2. Increased Volatility and Risk Management:
The drop in XRP’s market cap to $69 billion highlights the liquidity risks currently facing the token. Traders should anticipate increased volatility as the market decides whether to defend the $1.00 psychological support level. Should that level fail to hold, the absence of strong historical support could lead to a swift move toward the sub-$0.90 range, where previous accumulation zones were located.
3. The Macro Context:
The correlation between XRP and the broader market (specifically Bitcoin and the movements of large institutional holders like Strategy) cannot be ignored. Even if XRP shows strength internally, its price action will likely continue to be tethered to the health of the broader crypto-asset market. Investors are watching for any signs of stabilization in Bitcoin as a proxy for when the altcoin market might find its footing.
Conclusion: A Defining Moment
The current RSI reading of 41.64 for XRP is a sobering reminder of the volatility inherent in the digital asset space.
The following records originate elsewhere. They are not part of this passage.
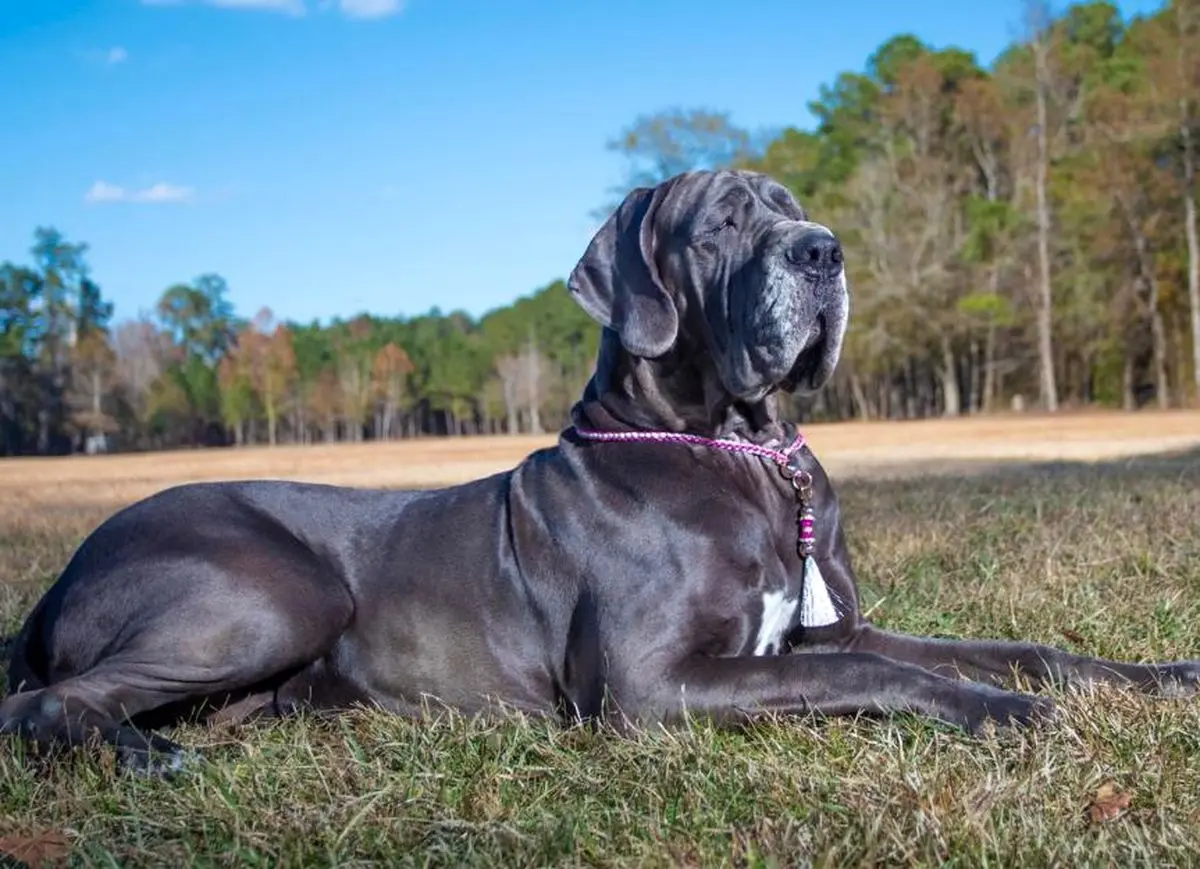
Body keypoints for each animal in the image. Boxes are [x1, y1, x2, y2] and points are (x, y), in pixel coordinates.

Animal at [2, 169, 1200, 772]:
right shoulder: (649, 683)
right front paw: (1000, 711)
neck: (740, 447)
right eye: (720, 226)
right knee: (47, 702)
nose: (823, 250)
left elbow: (1006, 645)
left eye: (793, 210)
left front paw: (1155, 675)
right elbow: (884, 673)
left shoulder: (814, 632)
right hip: (275, 590)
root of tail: (59, 577)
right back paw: (154, 763)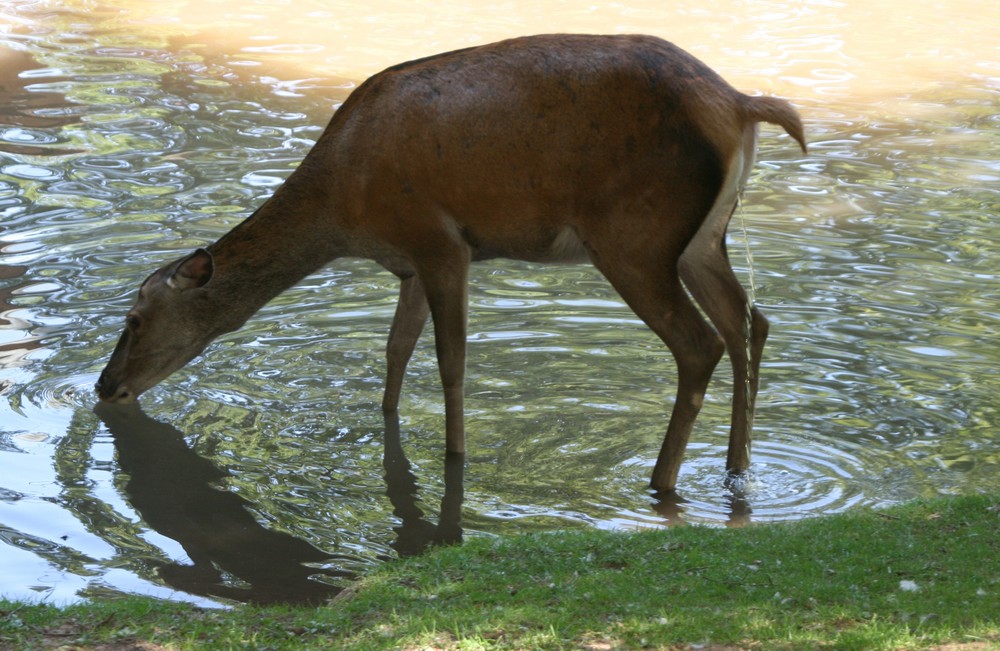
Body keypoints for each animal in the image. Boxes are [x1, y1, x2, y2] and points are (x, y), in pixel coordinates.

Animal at [95, 34, 804, 494]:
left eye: (134, 318)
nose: (105, 386)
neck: (345, 207)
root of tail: (740, 104)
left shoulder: (440, 242)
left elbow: (450, 362)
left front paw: (455, 460)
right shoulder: (408, 264)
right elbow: (395, 349)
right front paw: (384, 426)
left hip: (635, 236)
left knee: (700, 342)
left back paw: (661, 481)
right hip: (703, 237)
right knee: (751, 320)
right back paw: (737, 469)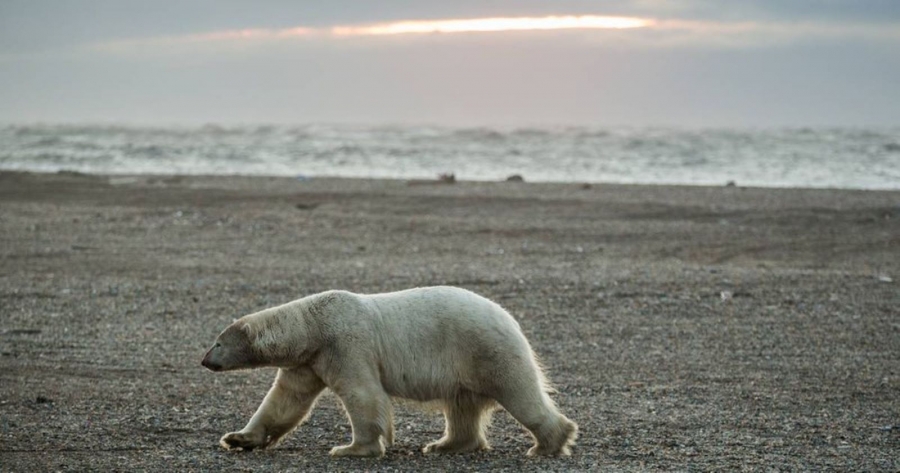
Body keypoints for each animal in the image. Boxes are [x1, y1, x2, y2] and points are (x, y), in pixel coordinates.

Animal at [200, 286, 576, 456]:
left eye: (217, 342)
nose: (204, 360)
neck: (313, 325)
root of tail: (509, 318)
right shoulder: (309, 362)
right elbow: (284, 401)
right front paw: (238, 438)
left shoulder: (345, 345)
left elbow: (363, 394)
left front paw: (351, 449)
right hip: (467, 365)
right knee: (462, 407)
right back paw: (443, 445)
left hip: (485, 349)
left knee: (519, 392)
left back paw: (548, 443)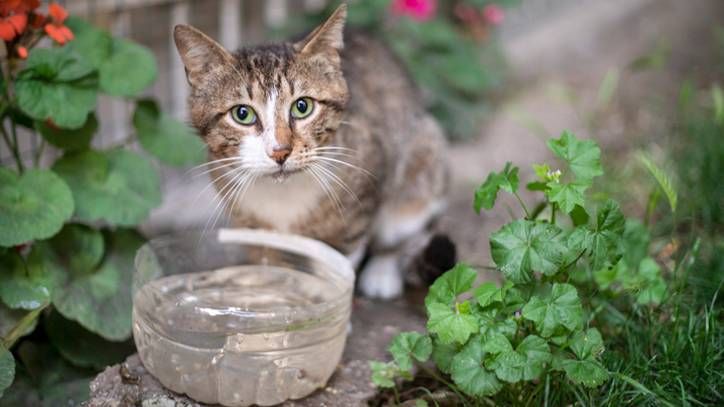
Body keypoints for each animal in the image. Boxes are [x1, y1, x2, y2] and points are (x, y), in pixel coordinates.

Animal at [173, 3, 450, 300]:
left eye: (302, 106)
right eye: (242, 114)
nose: (280, 151)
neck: (282, 195)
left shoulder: (359, 201)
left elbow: (337, 264)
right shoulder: (247, 219)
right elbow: (268, 261)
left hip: (422, 161)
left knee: (396, 231)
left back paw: (382, 273)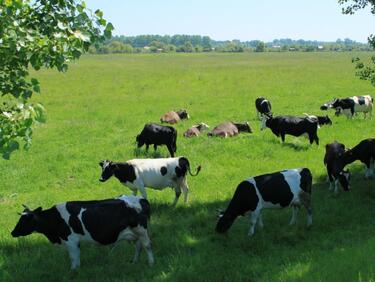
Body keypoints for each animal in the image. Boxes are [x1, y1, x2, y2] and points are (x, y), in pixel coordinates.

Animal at [11, 195, 154, 270]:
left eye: (24, 221)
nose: (12, 233)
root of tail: (141, 199)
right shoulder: (75, 242)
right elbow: (77, 258)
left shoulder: (71, 241)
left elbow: (73, 258)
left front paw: (73, 271)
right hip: (134, 233)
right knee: (138, 246)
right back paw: (134, 262)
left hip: (141, 230)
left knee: (147, 245)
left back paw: (151, 263)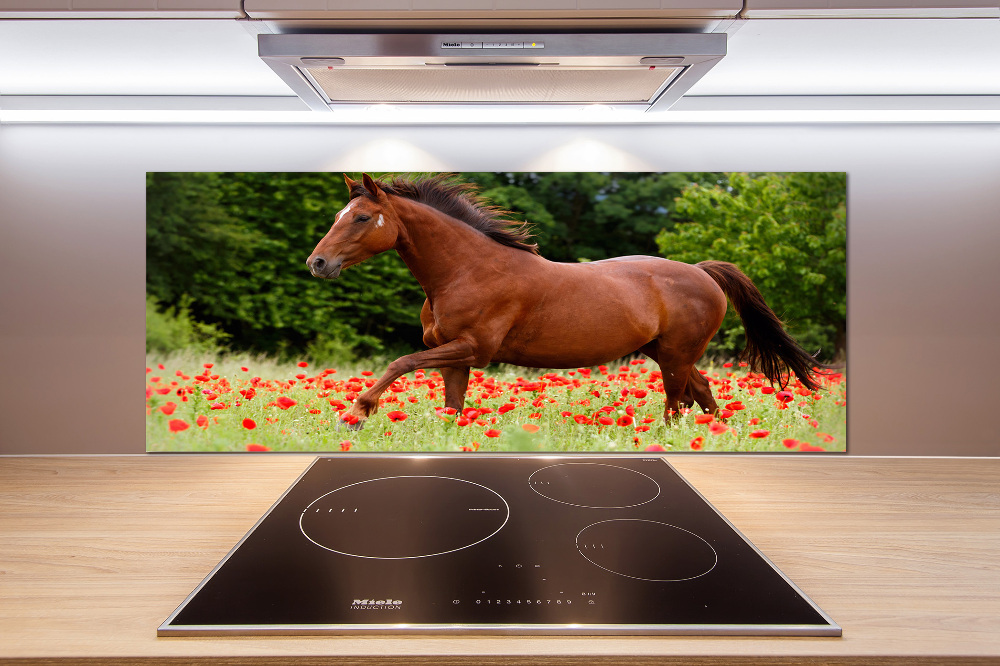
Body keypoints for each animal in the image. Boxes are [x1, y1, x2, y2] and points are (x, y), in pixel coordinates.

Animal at [308, 174, 824, 428]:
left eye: (361, 218)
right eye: (339, 215)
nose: (317, 264)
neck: (466, 270)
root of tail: (701, 272)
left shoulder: (474, 349)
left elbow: (400, 362)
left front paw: (357, 413)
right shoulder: (455, 357)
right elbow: (452, 409)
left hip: (676, 356)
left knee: (677, 403)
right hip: (668, 353)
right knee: (702, 396)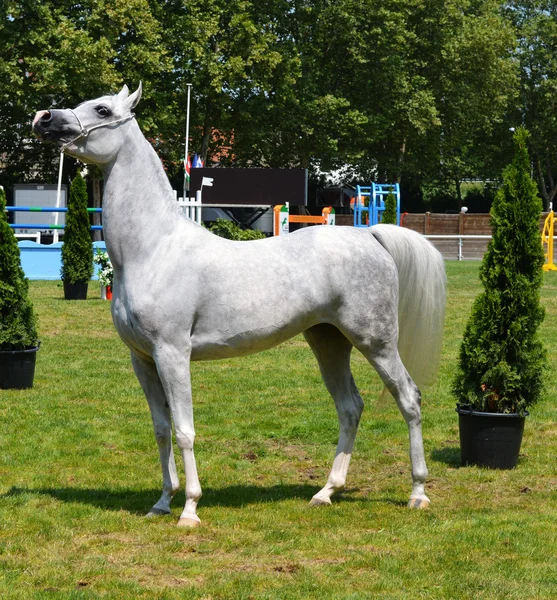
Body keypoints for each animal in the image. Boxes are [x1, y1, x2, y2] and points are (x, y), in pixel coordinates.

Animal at [33, 85, 444, 528]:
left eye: (102, 110)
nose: (43, 118)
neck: (154, 249)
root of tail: (369, 234)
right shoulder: (142, 359)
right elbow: (160, 429)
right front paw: (161, 502)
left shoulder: (172, 354)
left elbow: (184, 430)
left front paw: (190, 509)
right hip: (328, 341)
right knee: (350, 407)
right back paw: (325, 492)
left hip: (376, 342)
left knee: (409, 398)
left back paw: (418, 493)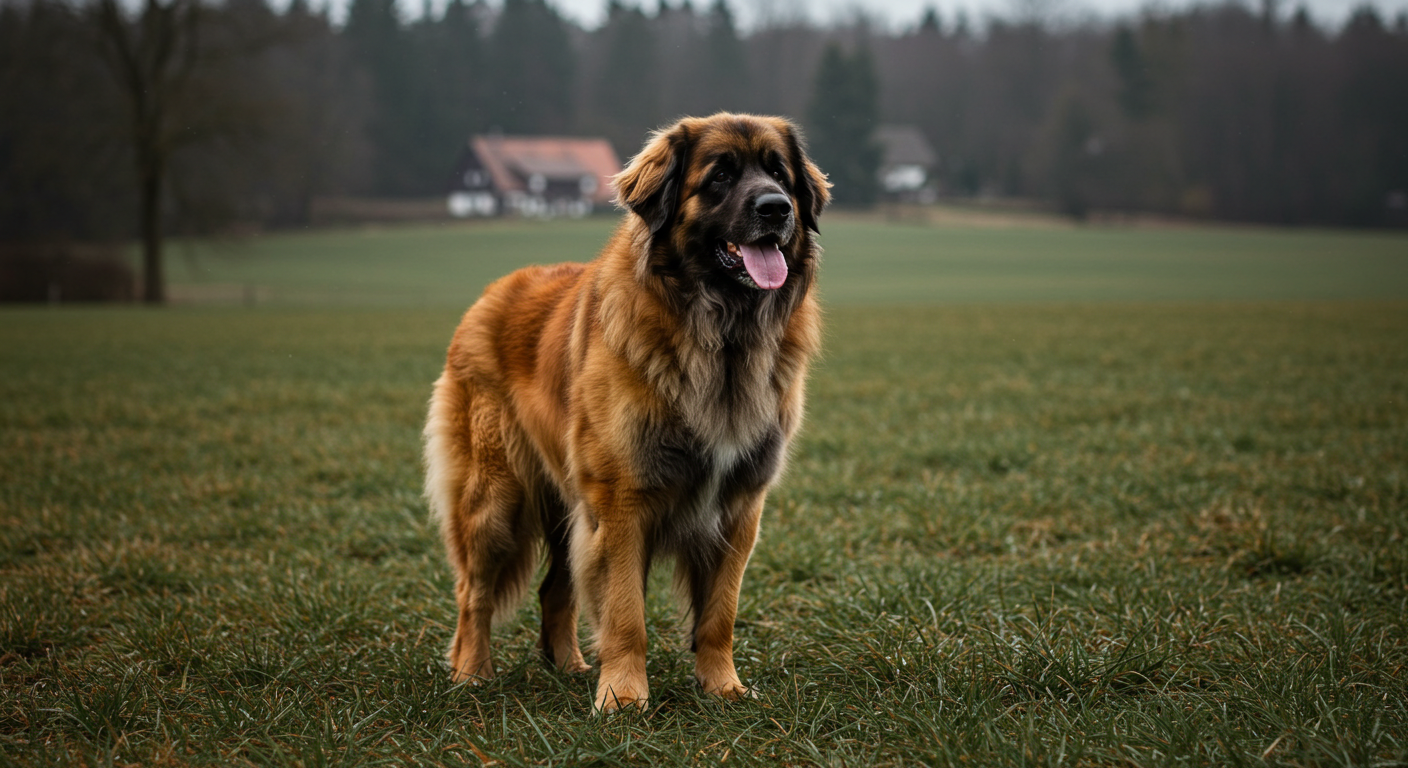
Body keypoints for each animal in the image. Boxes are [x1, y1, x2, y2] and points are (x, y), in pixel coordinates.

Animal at [422, 114, 827, 713]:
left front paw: (722, 687)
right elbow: (625, 613)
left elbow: (720, 613)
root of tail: (492, 292)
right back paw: (472, 673)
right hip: (496, 499)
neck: (721, 337)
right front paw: (622, 696)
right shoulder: (622, 503)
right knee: (473, 592)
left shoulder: (739, 506)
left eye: (779, 174)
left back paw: (567, 666)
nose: (776, 209)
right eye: (720, 177)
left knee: (553, 590)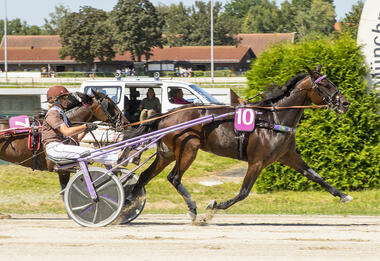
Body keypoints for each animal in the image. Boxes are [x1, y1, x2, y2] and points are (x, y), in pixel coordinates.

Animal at [130, 65, 354, 219]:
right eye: (324, 85)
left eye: (331, 82)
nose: (345, 103)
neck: (274, 119)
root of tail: (166, 115)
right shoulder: (257, 162)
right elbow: (244, 192)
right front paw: (214, 207)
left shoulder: (288, 156)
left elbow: (315, 176)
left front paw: (343, 195)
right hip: (188, 149)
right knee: (174, 178)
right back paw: (192, 209)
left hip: (167, 152)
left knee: (145, 176)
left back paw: (130, 203)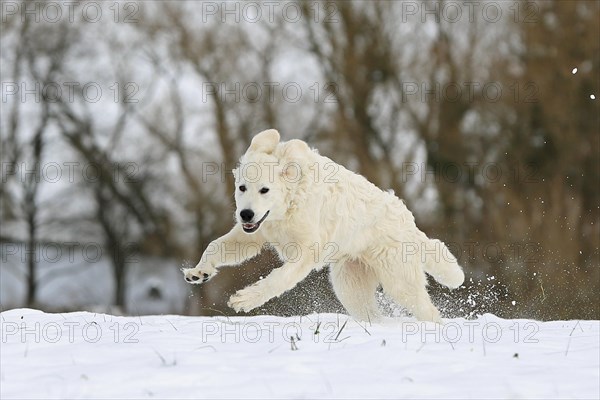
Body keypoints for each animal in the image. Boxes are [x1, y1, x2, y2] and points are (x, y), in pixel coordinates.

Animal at [183, 130, 464, 324]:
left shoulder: (307, 251)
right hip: (349, 285)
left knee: (428, 310)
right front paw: (199, 272)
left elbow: (278, 279)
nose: (245, 214)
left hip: (399, 281)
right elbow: (216, 246)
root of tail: (410, 223)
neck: (289, 204)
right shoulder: (254, 233)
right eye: (242, 187)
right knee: (372, 314)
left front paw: (245, 299)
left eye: (265, 189)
While technical indicators suggest that the token is under more pressure than it has ever been, they also highlight the potential for a massive historical pivot.
Whether this moment marks the beginning of a prolonged stagnation or the setup for a monumental recovery similar to the 2020-2021 cycle remains to be seen. For now, the crypto community remains glued to their charts, watching the June candle with bated breath. In the world of XRP, the next few weeks will likely define the narrative for the remainder of the year. As always, market participants are reminded that past performance—whether in 2020 or 2024—is not a guarantee of future results, and risk management must remain the priority during periods of historic technical anomalies.